In the discussion section of the research, findings are reported. Results are analyzed, connected to literature, possible research initiatives are suggested, or limitations are acknowledged. Limitations are considered because of the criticism potential from other researchers and the possibility of advancing knowledge to create change.
Validity and reliability are also terms that are though of during research. Validity focuses on if an instrument truly measures what it is intended to measure. While reliability focuses on the consistency of the instrument. Reliability is determined if over time the same results are observed. External and internal validity are ideas associated with experimental research. External validity involves the results that are generalizable beyond the sample and some causes of external validity are treatment diffusion, reactive arrangements, and experimental effects selection treatment interaction (Laureate Education, 2005a). Internal validity refers to a change in the dependent variable cause by an experimental manipulation and some threats are mortality, history maturation, statistical regression, pre-testing of participants, instrumentation and differential selection of subjects.
Other Approaches to Research
Educators are beginning to realize the advantages of using mixed method approaches. A major advantage of using the mixed method approach is it provides an in depth look into what is being studies by utilizing both quantitative and qualitative data. Another advantage of mixed method designs is that it provides flexibility in how data is collected and because of this strength, presentation of findings are often thought to be more powerful and convincing (Laureate, 2005b). Some mixed methods approach utilized are exploratory, explanatory, and a triangulation design. Exploratory designs collects qualitative data first and quantitative data later. Explanatory designs collect quantitative data first and quantitative data later. The most complex method is the triangulation method because it collects both qualitative and quantitative data simultaneously to provide a comparison.

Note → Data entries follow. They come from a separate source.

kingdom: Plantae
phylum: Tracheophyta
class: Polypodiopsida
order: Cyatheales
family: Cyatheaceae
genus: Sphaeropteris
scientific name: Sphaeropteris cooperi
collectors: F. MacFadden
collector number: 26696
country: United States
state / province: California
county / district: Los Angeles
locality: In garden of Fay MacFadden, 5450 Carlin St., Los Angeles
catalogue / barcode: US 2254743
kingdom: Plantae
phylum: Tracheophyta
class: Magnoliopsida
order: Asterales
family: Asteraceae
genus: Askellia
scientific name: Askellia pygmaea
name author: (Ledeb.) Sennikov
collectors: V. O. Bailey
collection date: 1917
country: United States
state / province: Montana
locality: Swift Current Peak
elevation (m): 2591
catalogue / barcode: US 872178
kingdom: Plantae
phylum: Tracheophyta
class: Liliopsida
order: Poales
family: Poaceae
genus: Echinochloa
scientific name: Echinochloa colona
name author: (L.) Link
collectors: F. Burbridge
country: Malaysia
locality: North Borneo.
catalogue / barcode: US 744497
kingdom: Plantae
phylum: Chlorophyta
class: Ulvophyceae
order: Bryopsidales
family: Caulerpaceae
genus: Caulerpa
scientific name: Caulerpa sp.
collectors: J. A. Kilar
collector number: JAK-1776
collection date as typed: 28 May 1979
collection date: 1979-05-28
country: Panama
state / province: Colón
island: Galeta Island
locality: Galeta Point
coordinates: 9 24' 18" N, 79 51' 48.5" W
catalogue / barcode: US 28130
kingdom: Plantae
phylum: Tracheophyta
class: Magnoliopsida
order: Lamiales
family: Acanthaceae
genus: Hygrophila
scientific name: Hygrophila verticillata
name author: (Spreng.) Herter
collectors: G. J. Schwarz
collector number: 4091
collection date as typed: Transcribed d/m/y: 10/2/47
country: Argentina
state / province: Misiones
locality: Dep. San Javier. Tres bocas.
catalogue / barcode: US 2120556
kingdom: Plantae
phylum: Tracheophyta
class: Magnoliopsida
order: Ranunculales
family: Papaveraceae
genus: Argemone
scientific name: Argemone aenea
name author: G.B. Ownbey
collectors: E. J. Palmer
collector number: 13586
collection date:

The focus of action research is to provide immediate action in a situation. Action research is mainly utilized by educators because information is gathered from schools, generally focusing on how the school operates, how the teachers teach and how the students learn (Lodico, 2010). Two forms of action research are critical action research and practical action research. Critical action research involves researchers working collaboratively with persons in groups to identify possible solutions. On the other hand, practical action research focuses on issues within ones’ own classroom. Action research is often considered a messy process which involves the researcher to such an extent that the potential for throwing ethics and objectivity to the wind is highly probable (Laureate Education, 2005b). Another approach used is program evaluation and it focuses on determining if a program if serving its purpose. Research is used to ensure growth by reflecting.
Laureate Education, Inc. (Executive Producer). (2005a). Collaborative Action Research. [Video Recording]. Los Angeles: Author.
Laureate Education, Inc. (Executive Producer). (2005b). What Makes a Good Program Evaluation Great? [Transcript]. Los Angeles: Author.
Lodico, M., Spaulding, D., & Voegtle, K. (2010). Methods in educational research: From theory to practice (Laureate Education, Inc., custom ed.). San Francisco: John Wiley & Sons.